How to value a business

How to Value a Business

Business valuation is a complex process, and many factors come into the analysis of the true value of a business, or business interest, How to value a business involves comparing several different approaches and selecting the best method based on the analyst's knowledge and experience. Expert, specialist advice is needed.

There are three broad approaches used by Business Valuers :


The asset-based approach utilises the Company’s adjusted balance sheet as the primary focus of fair market value. This approach is important where the fair market value of a company’s assets is significantly greater than its book value. The asset-based approach      may be considered when valuing a controlling interest with significantly appreciated  assets such as real estate.


The theory of the income approach is that the value of the business is the present value   of the future economic benefits (income stream) it’s expected to provide. The economic  benefits can be determined from historical results or future projections. When using the   discounted future cash flow method, forecasts are typically prepared for five years and then these economic benefits are converted to the present value using a discount rate.



The market approach draws comparisons to publicly traded companies or private companies that are similar to the subject company. The market approach uses empirical  evidence of value using databases for private businesses and companies. A major disadvantage with the market method is that it ends up comparing general information     in the market, it is unable to consider specific factors leading to a specific transaction.

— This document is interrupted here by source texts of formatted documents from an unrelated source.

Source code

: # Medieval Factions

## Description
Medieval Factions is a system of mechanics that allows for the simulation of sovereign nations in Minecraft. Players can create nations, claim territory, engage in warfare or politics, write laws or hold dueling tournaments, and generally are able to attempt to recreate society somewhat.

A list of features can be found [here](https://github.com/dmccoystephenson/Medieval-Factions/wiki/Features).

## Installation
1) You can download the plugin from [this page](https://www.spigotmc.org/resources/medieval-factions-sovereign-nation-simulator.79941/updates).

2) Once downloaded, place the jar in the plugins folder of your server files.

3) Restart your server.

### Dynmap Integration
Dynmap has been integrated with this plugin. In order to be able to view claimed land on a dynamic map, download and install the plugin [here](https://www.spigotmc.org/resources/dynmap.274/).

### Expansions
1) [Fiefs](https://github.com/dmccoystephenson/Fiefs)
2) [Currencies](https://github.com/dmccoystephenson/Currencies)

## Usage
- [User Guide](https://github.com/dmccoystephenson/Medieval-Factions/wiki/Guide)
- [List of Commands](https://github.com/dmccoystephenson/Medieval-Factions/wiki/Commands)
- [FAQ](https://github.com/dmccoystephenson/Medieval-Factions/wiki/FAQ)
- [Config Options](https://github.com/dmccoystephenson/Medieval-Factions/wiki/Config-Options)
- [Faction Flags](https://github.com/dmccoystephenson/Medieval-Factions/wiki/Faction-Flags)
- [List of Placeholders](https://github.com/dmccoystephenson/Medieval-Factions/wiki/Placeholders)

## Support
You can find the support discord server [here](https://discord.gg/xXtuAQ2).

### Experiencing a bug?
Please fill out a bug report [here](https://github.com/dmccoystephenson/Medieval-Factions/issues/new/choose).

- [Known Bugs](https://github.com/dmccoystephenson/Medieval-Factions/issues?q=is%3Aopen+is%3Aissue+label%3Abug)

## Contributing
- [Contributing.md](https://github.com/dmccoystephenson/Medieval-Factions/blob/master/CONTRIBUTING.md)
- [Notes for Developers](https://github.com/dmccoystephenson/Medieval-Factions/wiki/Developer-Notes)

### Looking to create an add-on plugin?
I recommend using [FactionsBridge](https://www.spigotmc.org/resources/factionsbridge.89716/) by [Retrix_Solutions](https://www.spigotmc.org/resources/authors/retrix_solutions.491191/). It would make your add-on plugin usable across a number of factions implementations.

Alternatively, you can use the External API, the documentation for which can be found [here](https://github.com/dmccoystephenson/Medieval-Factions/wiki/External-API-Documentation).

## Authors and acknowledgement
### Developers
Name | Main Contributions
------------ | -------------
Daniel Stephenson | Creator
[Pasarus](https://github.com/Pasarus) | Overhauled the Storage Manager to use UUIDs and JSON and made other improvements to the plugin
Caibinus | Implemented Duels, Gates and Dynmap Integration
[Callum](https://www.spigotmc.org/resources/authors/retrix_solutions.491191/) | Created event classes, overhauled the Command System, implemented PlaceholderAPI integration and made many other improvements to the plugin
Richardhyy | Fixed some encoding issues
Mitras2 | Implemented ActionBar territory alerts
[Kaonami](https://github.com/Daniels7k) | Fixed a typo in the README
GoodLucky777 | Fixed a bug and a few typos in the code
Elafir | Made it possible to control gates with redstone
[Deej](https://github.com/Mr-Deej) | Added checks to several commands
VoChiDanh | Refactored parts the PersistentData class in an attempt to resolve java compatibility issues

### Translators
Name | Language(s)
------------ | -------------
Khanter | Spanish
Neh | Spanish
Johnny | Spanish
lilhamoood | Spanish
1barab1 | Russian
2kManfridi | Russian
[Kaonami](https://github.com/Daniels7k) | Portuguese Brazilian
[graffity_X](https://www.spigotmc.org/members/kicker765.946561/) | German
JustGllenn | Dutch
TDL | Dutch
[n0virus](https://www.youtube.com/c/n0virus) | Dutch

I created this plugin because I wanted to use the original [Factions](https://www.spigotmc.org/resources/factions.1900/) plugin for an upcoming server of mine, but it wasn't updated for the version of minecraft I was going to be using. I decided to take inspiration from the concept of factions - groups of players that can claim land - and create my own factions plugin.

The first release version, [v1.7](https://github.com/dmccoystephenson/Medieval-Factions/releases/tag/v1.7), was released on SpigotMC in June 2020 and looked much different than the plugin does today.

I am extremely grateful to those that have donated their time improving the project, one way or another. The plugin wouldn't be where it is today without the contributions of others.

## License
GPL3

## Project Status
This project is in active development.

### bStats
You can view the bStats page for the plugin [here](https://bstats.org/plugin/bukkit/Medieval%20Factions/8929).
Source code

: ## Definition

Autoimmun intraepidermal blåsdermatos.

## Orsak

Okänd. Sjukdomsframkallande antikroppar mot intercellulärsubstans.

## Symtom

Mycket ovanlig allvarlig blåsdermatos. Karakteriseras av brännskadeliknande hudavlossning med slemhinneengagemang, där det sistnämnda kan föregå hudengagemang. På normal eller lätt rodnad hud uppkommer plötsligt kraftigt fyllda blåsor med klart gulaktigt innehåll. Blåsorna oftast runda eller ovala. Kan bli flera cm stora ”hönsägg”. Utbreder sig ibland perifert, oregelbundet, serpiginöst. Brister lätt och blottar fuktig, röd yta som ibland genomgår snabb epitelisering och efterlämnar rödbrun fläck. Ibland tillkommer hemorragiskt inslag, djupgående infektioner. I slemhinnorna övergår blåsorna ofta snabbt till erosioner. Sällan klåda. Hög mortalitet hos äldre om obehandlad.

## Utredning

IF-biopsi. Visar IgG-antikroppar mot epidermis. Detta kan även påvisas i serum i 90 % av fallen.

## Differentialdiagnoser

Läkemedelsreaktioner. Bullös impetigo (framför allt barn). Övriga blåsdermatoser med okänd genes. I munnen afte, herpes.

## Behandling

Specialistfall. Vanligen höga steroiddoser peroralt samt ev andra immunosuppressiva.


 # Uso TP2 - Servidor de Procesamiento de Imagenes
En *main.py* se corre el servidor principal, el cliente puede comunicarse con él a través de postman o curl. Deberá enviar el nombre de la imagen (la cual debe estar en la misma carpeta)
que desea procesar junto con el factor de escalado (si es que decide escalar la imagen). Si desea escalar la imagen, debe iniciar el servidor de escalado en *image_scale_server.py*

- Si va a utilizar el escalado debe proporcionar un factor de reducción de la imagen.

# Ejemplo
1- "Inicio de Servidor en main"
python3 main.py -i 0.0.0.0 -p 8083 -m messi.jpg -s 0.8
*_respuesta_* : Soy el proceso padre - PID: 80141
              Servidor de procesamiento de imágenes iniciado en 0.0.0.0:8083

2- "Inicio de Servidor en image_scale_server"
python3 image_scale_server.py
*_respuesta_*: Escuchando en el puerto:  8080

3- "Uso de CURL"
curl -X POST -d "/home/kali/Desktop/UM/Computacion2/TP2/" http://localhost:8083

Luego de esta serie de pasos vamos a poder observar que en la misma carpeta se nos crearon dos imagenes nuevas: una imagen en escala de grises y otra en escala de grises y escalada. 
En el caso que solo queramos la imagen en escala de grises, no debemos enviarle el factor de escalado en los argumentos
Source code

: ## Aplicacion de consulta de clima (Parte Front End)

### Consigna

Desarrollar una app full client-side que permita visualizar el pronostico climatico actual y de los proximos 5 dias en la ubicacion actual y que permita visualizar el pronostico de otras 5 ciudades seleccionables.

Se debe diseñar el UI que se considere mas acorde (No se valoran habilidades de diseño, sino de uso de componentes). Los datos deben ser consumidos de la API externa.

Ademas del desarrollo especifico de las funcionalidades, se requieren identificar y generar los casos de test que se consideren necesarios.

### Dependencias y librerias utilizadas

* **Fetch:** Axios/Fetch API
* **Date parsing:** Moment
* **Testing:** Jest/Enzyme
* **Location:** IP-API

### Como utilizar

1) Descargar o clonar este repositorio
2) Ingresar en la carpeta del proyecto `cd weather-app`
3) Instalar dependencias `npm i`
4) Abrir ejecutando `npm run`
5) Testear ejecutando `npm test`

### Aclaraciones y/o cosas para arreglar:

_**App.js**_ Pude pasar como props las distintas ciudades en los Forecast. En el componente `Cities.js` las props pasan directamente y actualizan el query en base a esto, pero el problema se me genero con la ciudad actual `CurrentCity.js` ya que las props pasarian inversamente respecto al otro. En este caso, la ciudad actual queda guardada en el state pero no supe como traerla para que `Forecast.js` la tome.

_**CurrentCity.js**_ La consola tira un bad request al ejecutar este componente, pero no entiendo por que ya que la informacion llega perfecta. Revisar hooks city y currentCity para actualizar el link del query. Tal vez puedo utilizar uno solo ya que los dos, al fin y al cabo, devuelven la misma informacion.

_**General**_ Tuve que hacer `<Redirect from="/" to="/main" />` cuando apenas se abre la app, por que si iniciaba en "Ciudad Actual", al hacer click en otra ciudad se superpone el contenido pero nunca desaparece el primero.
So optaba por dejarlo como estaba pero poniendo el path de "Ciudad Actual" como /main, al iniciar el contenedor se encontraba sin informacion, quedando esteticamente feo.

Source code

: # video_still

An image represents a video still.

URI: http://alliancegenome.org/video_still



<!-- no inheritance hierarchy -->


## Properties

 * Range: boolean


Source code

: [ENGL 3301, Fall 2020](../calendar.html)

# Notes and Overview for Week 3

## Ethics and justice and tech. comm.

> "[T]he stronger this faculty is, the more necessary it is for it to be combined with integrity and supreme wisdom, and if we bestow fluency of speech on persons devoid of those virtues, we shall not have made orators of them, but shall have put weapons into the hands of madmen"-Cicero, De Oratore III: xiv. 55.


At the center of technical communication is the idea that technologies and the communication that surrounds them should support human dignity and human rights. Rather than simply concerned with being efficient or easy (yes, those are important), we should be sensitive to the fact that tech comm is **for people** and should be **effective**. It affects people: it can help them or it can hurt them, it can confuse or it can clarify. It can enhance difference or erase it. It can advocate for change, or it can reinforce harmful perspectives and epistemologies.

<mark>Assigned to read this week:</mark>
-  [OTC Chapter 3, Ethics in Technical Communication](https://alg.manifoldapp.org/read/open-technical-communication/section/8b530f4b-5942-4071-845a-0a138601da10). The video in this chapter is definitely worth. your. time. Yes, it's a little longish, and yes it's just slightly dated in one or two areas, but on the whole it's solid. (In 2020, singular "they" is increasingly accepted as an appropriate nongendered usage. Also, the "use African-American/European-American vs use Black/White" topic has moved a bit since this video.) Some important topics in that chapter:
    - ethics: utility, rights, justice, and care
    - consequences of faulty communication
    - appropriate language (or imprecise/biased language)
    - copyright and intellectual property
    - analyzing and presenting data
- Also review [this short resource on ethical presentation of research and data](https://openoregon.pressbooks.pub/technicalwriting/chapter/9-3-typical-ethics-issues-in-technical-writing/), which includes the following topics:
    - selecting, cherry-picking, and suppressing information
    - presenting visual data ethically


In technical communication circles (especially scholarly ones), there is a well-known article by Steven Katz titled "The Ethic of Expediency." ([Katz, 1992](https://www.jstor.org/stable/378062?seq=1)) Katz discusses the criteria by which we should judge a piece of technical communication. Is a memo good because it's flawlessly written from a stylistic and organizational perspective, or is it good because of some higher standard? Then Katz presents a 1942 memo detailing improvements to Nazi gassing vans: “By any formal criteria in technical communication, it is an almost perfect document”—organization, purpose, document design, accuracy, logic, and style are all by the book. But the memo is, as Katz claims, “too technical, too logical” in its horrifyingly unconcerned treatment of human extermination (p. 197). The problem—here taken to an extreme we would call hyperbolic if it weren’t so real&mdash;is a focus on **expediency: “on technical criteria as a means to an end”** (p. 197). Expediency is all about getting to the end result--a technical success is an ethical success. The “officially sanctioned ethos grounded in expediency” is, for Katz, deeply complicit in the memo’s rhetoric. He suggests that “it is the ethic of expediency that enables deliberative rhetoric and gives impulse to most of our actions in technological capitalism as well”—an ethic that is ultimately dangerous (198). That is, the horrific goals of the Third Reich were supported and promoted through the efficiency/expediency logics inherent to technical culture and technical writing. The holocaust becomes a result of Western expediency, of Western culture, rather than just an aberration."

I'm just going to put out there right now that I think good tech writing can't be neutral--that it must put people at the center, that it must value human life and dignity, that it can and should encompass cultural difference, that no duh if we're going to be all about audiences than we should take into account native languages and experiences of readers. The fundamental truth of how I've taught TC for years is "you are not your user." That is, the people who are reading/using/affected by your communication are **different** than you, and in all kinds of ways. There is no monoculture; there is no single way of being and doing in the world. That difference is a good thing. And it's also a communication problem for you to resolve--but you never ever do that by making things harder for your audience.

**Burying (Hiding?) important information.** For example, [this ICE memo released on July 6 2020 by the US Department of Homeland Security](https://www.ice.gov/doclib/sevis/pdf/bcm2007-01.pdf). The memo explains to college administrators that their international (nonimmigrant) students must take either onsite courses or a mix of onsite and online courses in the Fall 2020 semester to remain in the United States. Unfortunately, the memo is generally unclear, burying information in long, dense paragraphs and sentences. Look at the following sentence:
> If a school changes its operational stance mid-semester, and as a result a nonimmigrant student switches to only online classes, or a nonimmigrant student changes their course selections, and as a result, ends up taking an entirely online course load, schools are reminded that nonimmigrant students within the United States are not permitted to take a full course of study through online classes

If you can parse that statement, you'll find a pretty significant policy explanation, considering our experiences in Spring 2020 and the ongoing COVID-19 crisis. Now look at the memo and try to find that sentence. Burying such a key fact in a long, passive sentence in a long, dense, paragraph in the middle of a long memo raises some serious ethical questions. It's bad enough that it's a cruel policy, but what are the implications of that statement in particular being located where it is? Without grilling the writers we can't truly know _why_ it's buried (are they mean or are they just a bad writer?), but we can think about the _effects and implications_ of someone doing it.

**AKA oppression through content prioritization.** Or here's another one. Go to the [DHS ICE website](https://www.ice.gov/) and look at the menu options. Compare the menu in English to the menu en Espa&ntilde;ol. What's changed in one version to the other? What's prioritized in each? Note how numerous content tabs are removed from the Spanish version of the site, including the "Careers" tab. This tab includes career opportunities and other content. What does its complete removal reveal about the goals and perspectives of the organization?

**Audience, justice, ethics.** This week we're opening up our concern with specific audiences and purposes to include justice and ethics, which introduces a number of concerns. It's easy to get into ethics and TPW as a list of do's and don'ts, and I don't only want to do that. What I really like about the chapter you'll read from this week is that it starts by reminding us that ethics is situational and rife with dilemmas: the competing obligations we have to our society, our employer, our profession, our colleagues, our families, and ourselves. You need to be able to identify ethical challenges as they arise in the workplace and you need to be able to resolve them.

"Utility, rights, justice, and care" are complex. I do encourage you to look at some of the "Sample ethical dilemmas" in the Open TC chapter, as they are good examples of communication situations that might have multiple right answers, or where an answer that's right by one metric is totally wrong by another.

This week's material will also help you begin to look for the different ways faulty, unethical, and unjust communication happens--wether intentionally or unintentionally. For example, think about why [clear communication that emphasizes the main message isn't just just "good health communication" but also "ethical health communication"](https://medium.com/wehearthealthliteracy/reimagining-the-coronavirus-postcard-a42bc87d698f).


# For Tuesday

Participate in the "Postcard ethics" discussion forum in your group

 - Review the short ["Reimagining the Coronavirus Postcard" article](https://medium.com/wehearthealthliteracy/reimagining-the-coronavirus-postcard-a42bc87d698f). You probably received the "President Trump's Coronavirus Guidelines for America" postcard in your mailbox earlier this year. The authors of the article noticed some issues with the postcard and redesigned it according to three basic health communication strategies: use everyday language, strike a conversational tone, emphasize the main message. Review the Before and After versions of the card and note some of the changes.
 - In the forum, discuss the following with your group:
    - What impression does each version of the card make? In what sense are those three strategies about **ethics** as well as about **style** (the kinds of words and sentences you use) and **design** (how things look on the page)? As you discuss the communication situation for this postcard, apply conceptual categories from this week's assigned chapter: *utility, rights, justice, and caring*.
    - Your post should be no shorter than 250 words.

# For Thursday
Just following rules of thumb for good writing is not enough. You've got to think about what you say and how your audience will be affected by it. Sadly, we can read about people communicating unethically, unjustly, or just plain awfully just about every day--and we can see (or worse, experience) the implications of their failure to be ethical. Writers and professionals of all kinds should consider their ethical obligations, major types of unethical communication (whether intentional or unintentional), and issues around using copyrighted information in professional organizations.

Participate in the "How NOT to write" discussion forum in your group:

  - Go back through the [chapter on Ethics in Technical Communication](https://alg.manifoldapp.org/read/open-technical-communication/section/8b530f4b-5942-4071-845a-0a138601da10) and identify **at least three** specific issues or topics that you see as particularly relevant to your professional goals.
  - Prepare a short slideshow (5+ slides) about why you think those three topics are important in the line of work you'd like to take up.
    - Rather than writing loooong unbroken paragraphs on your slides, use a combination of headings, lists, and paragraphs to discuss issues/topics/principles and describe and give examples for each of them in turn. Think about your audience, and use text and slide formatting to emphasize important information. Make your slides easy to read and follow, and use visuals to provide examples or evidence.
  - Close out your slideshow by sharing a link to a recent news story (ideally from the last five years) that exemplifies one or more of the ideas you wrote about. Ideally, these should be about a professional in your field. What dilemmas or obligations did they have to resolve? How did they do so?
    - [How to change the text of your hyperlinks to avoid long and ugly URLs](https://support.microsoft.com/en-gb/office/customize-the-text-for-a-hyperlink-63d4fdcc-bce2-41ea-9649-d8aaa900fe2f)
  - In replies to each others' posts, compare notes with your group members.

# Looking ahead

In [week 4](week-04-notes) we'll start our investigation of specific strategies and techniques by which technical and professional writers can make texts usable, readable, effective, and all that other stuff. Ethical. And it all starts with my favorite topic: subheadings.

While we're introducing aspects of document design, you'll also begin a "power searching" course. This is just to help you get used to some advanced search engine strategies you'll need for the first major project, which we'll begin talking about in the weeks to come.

Any single valuation approach may be used. Professional practices, Real Estate Agents, and Medical and Veterinary Practices may utilise a different approach. Family Court Valuations sometimes also necessitate the use of another approach. What is most appropriately used now in valuing  is  the Income Approach, which generally doesn't distinguish between goodwill value and asset value. Its primary focus is with regard to the return available from the business. One thing is paramount in Busness Valuation, and that is that the valuer has the experience and qualifications to provide a valuation that is accepted for both merger and acquisition or litigation purposes.